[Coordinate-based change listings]
———

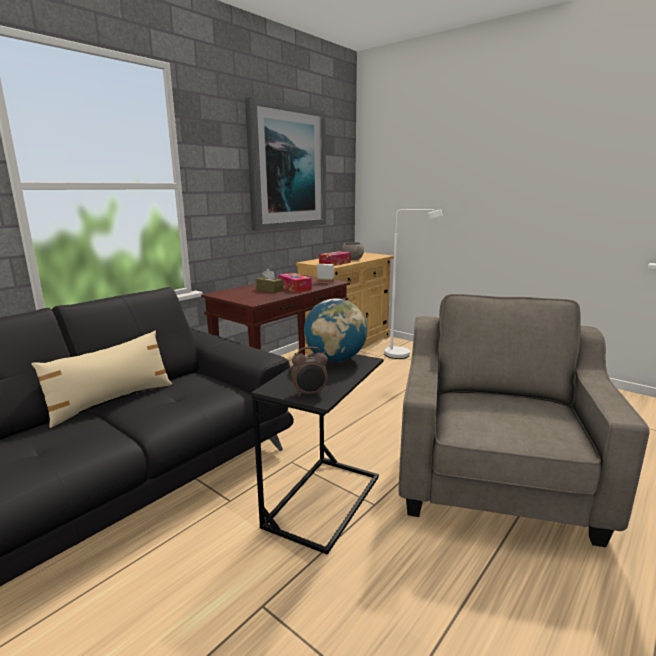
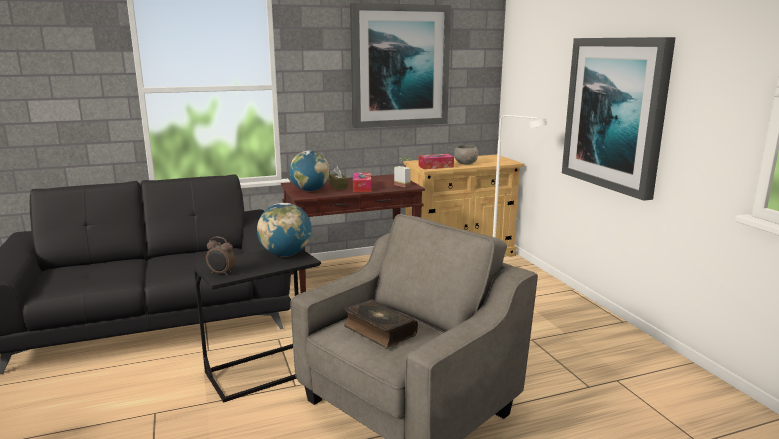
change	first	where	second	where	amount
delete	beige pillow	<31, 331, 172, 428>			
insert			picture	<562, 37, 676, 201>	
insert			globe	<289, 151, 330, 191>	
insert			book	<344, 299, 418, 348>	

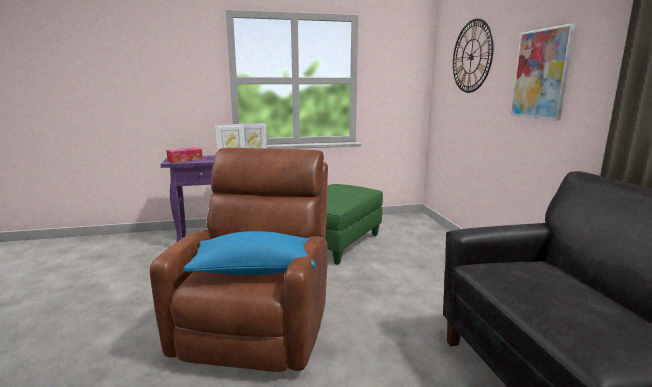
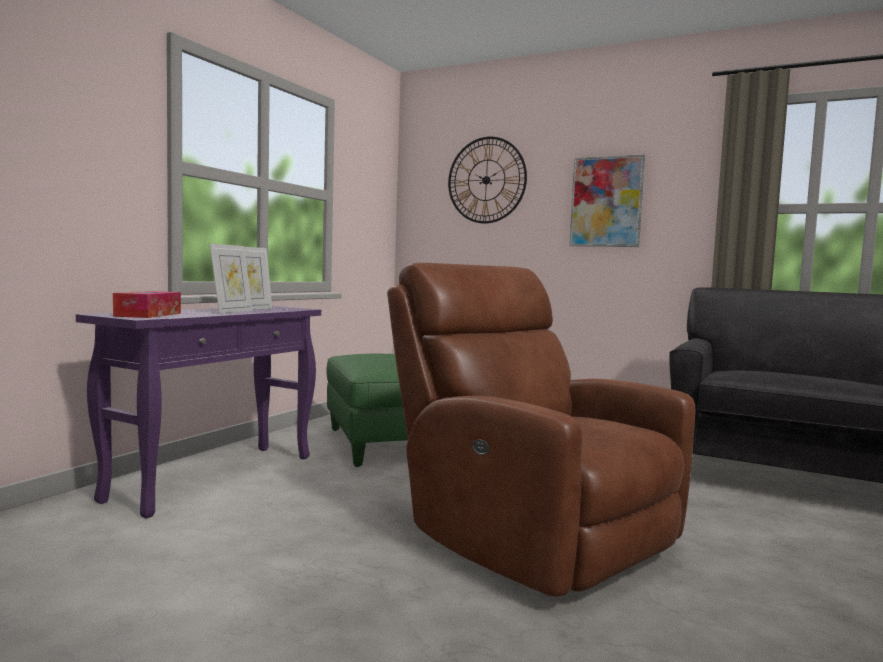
change	first	where	second	where	amount
delete	blue pillow	<183, 231, 316, 275>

———

Return the lines above that include the string "delete".

• Solution for this exercise
delete	beige pillow	<31, 331, 172, 428>			
delete	blue pillow	<183, 231, 316, 275>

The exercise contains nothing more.